### Extrait retenu
Dix ans plus tard, le décret n° 79.099 du 6 janvier 1977 venait réglementer encore la protection des informations secrètes36. Nous étions sous le gouvernement du général Ernesto Geisel et vivions, en théorie, ce qui serait considéré comme une « ouverture » du régime, une sorte de glasnost à la brésilienne, un relâchement dit à l’époque « graduel ». Comment pouvons-nous discerner cette « ouverture » dans ce décret ? Commençons par la répartition des responsabilités entre les militaires et les ministères civils, explicitée dans l’article 3 du décret :
Art. 3 Les ministères militaires et civils et les organes de la présidence de la République (souligné par nous) devront élaborer ou actualiser leurs propres instructions ou ordres, sur la base des prescriptions du règlement pour la protection des informations secrètes, et les diffuser aux organismes qui en dépendent afin de déterminer les modalités spécifiques d’exécution propres à chaque ministère ou organisme subordonné.

### Entrées enregistrées
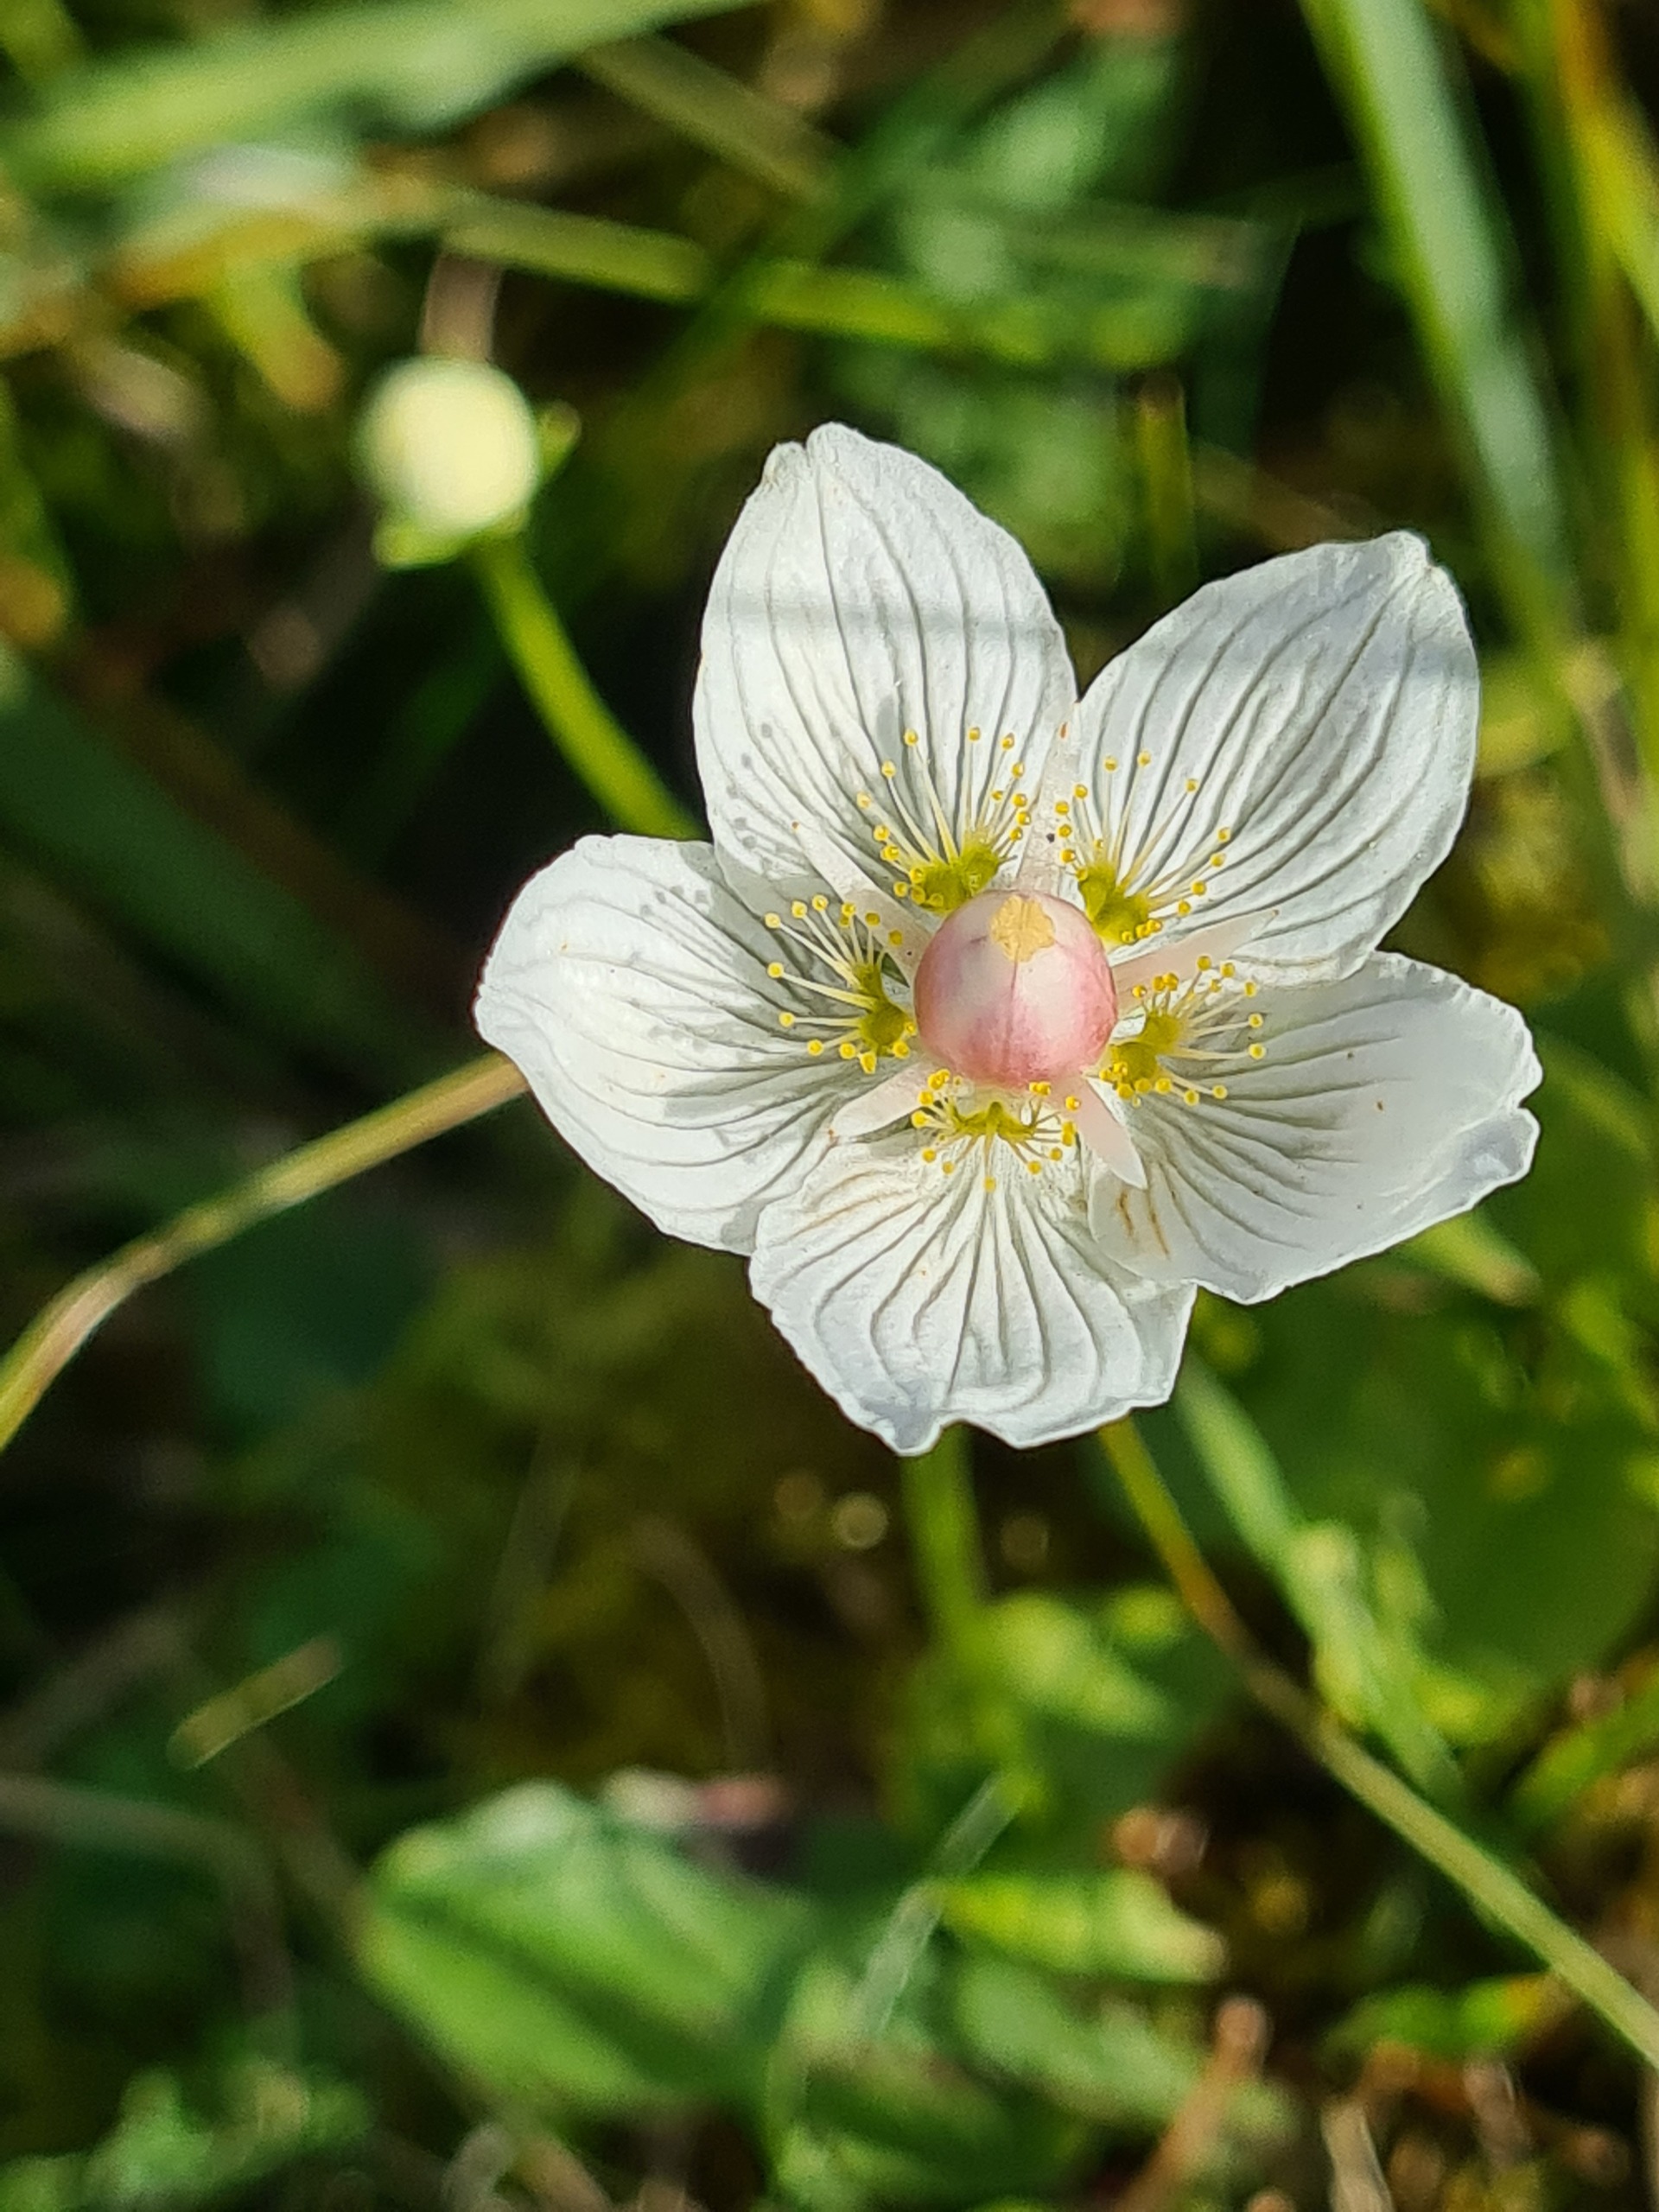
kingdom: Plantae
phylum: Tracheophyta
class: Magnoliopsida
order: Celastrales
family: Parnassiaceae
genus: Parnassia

### Consigne de travail
Poursuivez l'extrait sur le décret brésilien de 1977 relatif à la protection des informations secrètes, en reprenant juste après sa dernière phrase.

### Réponse attendue
Deux ans avant la loi d’amnistie (1979), ce décret, à la différence des précédents, incorpore dans son article 2 le concept d’accès, dans les termes suivants : l’accès est la « possibilité ou l’opportunité d’avoir connaissance d’un sujet secret ». C’est-à-dire que, bien que de manière très particulière – il s’agit d’un privilège et non d’un droit –, cet article donne une définition de l’accès, ce qui est compréhensible si nous considérons le contexte politique de l’époque, dans lequel le secret était la règle et non l’exception. L’implication des militaires dans l’appareil étatique, où ils occupent des postes de direction proches du pouvoir civil, semble être la raison pour laquelle les ministres d’État civils ont le pouvoir de classifier des documents au plus haut niveau de secret, à savoir ultrasecret, comme indiqué dans l’article 6 du décret 79.099. L’hypothèse que nous avançons ici est que ces décrets, étant donné le haut niveau de décision nécessaire, furent conçus au sein d’une « communauté d’informations », le Service national d’informations alors en première ligne.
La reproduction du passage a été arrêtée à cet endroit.